The clashes were a human disaster, leaving hundreds of families still in mourning and, in some cases, still angry. However, Boeing and the US regulator have expressed confidence that the plane is now safe, after unprecedented scrutiny. And there is little evidence from the history of aviation accidents to indicate that scruples prevent many passengers from flying.
However, the reintroduction of the 737 Max remains a watershed moment for Boeing in a crisis that has cost it more than $ 20bn (£ 14.7bn) and a chief executive officer. At a time when the pandemic has caused the biggest drop in commercial air travel ever, Boeing can’t afford more trouble with its best-selling jet.
The twin crises have forced Boeing to make drastic job cuts, and 30,000 of the 160,000 workers are expected to be laid off by the end of next year, but it is spending millions to try to avoid further setbacks. It plans to hire 160 well-paid instructors to help pilots with the new systems and to provide 24/7 live monitoring of flights.

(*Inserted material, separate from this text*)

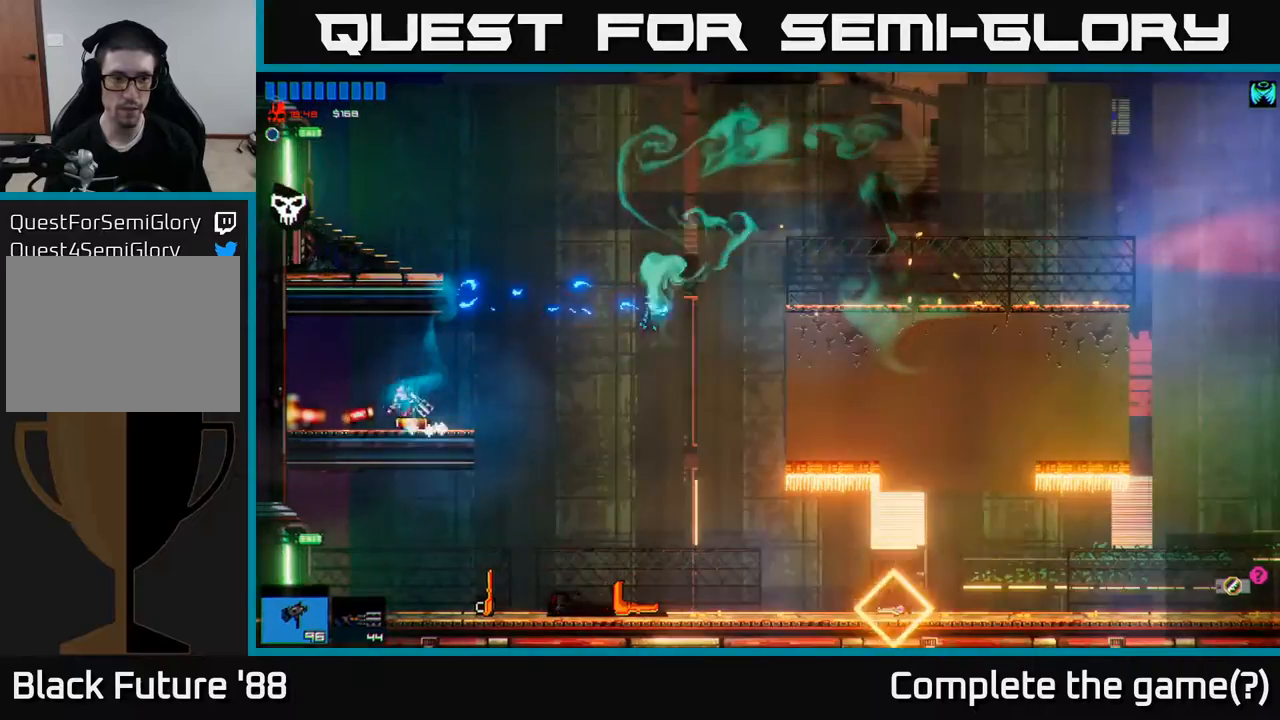
{"buttons": [], "left_stick": "right", "right_stick": "center", "events": [[183, "left_stick", "right"]]}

The first paying passengers on the recertified 737 Max in the US (Brazilian airline Gol operated the first commercial flight on December 9) will take off on December 29 from Miami airport to LaGuardia in New York. American Airlines will run one return flight a day on that route through January 4, before gradually bringing in more.
In Europe, the first flights will take place sometime in the new year, unless there is a radical change in Easa. In the UK and Ireland, the first beneficiaries will be Ryanair. The Irish budget carrier has 210 737 Max jets on order, after adding another 75 this month.
Michael O’Leary, the CEO of Ryanair, got lyrical this month about his new “fabulous” planes. It’s safe to assume that the fickle businessman used chooser words in private when negotiating what industry experts believe will have been a rock-bottom price for the latest order (at list prices, the deal would be worth $ 9 billion or £ 6.7 billion). Similar exchanges were likely heard when Willie Walsh, O’Leary’s former training partner and then head of British Airways owner IAG, signed a letter of intent to order 200 aircraft in July 2019, shortly after the 737 Max was released. grounded for the first time.
Whether IAG confirms the order is an open question: Boeing’s biggest problem now is less getting its existing jets flying again, but rather persuading pandemic-hit airlines to pay them enough to get new jets. Profits.
However, the timing of the pandemic is also a strange accident of fortune for Boeing: While it has lost a lot of ground during what is arguably its greatest crisis, rivals led by Europe’s aerospace champion Airbus have not had a clear path to accelerate. later.